▸ **TEXT SECTION**:
----
A Columbia University Medical Center study has found that blocking the nerve signals using this type of surgery could halt the growth of stomach cancers, the fourth-leading type of the disease and the second-highest contributor to cancer-related deaths around the world.

Botox works by preventing nerve cells from releasing a certain neurotransmitter known as acetylcholine, which for cosmetic treatments helps to reduce facial wrinkles by temporarily paralysing the muscles. Since acetylcholine typically stimulates the division of cells, using Botox to prevent the release of the neurotransmitter could actually slow cancer growth.

“Scientists have long observed that human and mouse cancers contain a lot of nerves in and around the tumour cells,” Professor of medicine at Columbia’s Herbert Irving Comprehensive Cancer Center Dr Timothy Wang remarked. “We wanted to understand more about the role of nerves in the initiation and growth of cancer, by focusing on stomach cancer.”
----
▸ **WORK ORDER 1**:
Answer these questions from the stomach cancer passage:
(a) Which neurotransmitter does Botox stop nerve cells from releasing?
(b) Where does stomach cancer rank among types of the disease?
(c) What have scientists long observed about human and mouse cancers?
▸ **WORK ORDER 2**: List every product, person, and medical or cancer center named in the stomach cancer passage, each once.
----
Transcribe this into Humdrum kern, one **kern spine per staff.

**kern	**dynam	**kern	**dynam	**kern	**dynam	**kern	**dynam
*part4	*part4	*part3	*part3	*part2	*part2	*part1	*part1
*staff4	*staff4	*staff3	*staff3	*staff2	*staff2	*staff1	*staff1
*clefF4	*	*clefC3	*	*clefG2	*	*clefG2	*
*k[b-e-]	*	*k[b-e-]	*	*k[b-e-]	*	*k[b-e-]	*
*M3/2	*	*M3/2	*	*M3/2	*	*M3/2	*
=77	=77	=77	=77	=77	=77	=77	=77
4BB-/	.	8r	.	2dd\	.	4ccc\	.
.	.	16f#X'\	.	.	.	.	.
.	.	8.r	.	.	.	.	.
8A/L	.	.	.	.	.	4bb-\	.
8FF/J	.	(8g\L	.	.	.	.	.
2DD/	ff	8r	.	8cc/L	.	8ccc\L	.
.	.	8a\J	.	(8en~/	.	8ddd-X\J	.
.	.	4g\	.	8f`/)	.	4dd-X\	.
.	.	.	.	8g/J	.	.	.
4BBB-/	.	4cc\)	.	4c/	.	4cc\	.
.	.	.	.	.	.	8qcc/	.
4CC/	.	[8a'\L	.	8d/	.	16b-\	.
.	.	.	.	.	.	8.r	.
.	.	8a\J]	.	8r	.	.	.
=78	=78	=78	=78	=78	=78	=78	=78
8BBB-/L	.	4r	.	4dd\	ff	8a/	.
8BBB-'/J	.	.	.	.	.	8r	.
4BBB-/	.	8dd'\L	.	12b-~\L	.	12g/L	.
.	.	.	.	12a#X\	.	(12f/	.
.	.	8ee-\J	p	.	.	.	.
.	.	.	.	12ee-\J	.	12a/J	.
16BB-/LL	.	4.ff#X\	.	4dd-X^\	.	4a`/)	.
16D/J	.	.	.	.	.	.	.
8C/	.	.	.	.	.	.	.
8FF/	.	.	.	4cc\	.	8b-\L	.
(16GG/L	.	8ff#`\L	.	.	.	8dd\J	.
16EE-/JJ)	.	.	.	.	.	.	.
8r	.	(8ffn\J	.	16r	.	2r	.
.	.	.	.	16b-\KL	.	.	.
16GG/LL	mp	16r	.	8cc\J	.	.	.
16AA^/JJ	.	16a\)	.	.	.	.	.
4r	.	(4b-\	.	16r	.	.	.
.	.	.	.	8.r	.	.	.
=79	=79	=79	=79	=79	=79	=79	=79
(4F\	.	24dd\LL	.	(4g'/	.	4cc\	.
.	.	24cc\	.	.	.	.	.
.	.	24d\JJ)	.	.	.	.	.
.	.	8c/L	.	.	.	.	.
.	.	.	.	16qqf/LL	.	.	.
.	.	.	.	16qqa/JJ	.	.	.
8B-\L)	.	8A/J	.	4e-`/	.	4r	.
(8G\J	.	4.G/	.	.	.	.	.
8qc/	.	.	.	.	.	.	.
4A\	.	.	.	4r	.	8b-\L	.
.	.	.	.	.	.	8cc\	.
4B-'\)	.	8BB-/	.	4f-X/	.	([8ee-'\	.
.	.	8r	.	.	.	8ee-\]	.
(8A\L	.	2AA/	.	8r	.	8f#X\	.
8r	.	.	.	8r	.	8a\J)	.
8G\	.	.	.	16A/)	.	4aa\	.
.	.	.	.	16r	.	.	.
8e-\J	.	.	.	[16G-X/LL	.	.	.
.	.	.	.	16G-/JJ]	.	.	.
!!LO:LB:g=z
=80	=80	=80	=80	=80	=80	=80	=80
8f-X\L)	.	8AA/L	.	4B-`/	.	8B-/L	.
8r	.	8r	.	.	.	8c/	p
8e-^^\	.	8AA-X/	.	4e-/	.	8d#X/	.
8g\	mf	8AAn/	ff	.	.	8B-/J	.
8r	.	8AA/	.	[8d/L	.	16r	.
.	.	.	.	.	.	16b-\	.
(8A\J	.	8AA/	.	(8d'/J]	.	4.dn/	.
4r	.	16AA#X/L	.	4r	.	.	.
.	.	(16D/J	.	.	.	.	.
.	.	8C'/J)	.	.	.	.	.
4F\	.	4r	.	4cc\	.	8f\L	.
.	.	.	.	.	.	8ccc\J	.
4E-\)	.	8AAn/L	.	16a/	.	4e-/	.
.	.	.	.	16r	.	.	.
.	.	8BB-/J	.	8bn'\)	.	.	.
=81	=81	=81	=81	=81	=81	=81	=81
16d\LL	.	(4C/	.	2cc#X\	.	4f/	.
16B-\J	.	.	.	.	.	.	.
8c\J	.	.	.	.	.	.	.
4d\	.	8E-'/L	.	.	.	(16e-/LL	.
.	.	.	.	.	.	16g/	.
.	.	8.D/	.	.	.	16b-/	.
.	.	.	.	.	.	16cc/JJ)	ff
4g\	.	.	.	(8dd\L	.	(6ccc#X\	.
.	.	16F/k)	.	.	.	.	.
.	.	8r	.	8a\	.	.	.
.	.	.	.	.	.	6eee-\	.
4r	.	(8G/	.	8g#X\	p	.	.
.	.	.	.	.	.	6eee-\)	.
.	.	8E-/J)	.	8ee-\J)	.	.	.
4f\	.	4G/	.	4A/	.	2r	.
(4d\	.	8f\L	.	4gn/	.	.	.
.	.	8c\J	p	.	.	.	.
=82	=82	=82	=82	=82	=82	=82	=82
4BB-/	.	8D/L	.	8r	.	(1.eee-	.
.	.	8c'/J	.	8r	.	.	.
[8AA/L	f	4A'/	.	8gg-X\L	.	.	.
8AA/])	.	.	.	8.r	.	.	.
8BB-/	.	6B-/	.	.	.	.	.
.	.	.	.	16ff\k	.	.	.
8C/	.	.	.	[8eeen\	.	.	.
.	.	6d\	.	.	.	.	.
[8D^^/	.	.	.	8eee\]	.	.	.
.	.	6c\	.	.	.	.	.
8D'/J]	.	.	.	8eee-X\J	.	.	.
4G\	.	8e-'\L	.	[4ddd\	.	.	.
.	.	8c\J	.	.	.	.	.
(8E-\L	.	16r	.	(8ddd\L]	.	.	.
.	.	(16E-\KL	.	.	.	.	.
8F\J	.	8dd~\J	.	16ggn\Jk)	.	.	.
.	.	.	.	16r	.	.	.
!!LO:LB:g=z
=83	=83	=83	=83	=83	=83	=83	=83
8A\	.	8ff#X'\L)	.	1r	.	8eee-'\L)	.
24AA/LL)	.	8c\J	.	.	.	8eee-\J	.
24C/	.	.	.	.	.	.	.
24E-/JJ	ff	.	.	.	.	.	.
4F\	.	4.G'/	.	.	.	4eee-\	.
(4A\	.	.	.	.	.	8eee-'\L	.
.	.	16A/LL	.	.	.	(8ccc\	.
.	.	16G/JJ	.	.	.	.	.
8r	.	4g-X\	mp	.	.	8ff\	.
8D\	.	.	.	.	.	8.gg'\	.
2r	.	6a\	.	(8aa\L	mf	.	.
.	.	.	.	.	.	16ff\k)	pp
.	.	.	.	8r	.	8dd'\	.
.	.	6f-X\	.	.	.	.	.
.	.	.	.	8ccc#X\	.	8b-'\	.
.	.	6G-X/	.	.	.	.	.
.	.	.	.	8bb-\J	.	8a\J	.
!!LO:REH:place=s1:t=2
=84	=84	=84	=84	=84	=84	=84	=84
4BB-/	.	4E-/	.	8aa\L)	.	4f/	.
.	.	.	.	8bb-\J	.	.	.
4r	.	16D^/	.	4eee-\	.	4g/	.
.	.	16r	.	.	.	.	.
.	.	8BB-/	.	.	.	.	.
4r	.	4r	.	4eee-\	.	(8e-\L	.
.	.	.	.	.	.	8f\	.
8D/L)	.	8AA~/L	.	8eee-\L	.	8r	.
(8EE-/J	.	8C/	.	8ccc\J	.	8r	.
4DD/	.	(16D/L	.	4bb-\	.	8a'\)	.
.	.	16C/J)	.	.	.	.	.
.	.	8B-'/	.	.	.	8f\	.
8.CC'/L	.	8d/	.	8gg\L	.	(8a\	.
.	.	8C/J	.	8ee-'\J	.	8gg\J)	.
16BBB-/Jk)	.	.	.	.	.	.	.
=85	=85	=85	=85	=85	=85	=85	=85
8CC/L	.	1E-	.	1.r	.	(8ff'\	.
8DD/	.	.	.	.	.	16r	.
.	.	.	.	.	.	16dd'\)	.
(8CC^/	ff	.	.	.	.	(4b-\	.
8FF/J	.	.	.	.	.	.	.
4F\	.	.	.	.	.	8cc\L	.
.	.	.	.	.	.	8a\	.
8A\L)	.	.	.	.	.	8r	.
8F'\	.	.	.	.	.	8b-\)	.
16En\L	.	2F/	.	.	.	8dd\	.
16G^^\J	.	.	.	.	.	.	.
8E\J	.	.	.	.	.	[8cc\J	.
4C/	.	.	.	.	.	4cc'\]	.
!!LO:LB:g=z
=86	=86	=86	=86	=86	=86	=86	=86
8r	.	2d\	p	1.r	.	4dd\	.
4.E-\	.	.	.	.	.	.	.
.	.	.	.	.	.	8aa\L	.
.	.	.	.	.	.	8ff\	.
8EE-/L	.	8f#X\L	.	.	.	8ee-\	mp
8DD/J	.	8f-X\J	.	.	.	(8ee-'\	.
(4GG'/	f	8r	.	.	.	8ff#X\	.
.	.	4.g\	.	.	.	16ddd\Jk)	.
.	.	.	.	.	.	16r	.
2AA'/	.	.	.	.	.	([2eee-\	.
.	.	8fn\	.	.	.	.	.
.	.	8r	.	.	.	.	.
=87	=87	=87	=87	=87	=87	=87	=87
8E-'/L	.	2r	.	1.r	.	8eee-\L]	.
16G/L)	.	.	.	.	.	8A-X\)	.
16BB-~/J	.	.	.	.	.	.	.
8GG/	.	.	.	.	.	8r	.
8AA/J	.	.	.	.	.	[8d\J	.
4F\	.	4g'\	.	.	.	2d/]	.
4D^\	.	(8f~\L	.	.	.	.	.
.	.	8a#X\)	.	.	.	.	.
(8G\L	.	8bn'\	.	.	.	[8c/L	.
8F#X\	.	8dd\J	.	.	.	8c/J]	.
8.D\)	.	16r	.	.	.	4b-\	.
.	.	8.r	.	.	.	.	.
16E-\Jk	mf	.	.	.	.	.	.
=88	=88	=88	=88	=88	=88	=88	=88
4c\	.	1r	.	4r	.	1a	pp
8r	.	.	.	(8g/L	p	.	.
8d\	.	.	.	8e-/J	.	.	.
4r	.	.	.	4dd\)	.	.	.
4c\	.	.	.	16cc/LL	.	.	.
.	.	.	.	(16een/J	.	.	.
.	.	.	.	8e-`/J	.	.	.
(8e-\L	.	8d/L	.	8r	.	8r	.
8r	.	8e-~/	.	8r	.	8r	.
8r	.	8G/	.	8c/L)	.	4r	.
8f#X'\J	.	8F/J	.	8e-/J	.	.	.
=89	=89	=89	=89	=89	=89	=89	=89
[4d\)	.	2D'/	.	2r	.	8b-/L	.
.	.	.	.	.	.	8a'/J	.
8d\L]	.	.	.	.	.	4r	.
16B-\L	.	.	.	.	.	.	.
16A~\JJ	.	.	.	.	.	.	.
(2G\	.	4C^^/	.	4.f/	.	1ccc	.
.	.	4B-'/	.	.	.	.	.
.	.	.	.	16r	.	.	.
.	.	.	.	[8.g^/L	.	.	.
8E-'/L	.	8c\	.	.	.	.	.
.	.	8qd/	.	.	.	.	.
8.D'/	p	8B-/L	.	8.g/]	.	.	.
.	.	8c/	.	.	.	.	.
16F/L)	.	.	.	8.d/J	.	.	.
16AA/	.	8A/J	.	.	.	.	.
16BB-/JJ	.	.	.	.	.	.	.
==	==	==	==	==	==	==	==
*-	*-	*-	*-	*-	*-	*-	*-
----
▸ **ANSWER AREA 1**:
(a) Acetylcholine.
(b) It is the fourth-leading type.
(c) They contain a lot of nerves in and around the tumor cells.

▸ **ANSWER AREA 2**:
- Botox
- Dr Timothy Wang
- Columbia University Medical Center
- Herbert Irving Comprehensive Cancer Center